Gartner tells businesses: forget about Vista
Posted on 15 May 2009 at 15:58
IT analyst firm Gartner has told businesses to skip Vista and prepare to roll out Windows 7.
Companies have traditionally been advised to wait until the first Service Pack of an operating system arrives before considering migration.
However, Gartner is urging organisations that aren't already midway through Vista deployments to give the much-maligned operating system a miss.
"Skip Vista and target Windows 7," Gartner analysts Michael Silver and Stephen Kleynhans advise in a research paper. "Preparing for Vista will require the same amount of effort as preparing for Windows 7, so at this point, targeting Windows 7 would add less than six months to the schedule and would result in a plan that is more politically palatable, better for users, and results in greater longevity."
Even businesses that are midway through planning a Vista migration are urged to consider scrapping the deployment. "Consider switching to Windows 7 if it would delay deployment by six months or less," the pair advise. "The further you are with your Vista plans, the more sense it makes to continue."
Companies who are in the midst of a deployment should carry on, the Gartner team says, although they should plan to move again to Windows 7 in "late 2010 or early 2011".
All aboard by 2012
The Gartner experts say all companies should move off Windows XP by the end of 2012 to avoid problems with application compatibility.

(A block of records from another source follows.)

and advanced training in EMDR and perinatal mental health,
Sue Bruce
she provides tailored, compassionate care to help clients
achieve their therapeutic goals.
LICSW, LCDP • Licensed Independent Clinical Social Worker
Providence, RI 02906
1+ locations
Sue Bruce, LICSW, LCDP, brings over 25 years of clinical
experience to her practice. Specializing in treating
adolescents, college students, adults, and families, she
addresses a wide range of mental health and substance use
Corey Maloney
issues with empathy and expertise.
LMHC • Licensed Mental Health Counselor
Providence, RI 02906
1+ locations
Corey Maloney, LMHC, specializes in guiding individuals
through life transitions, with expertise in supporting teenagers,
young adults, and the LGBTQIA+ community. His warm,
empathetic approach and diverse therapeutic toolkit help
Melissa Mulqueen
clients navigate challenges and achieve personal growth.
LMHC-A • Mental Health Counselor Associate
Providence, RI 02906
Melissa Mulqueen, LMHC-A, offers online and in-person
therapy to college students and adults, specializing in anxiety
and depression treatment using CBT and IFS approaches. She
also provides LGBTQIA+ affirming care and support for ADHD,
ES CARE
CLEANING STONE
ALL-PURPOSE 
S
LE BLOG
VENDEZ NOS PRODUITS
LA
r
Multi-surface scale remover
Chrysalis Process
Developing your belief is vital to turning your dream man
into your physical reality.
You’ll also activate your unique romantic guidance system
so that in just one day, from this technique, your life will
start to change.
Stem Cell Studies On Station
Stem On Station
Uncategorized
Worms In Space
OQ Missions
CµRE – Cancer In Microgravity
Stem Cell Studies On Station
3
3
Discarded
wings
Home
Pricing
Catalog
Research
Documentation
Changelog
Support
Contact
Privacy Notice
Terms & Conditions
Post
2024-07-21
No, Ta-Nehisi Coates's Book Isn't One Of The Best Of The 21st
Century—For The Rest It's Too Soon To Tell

However, they concede that large organisations are at least a year away from full-scale Windows 7 deployments. "Few organisations will be able to begin large-scale production deployments until 12 to 18 months after the RTM, in late 2010 or early 2011," they say.
"Consumers and small and mid-size businesses are more likely to run what ships on new PCs, so they will be early adopters of Windows 7."
Attractive features
The Gartner analysts identify Branche Cache and AppLocker as the two features that will prove most attractive to corporate users.
Branch Cache will speed downloads for workers in satellite offices, by caching copies of previously downloaded documents locally - either on workers' PCs or a satellite office server.
AppLocker, meanwhile, gives companies granular control over the applications - right down to the version number - that employees can install on their office machines.
"Both of these will require Windows 7 Enterprise Edition, available only to organisations with Software Assurance, or Windows 7 Ultimate," the Gartner analysts warn.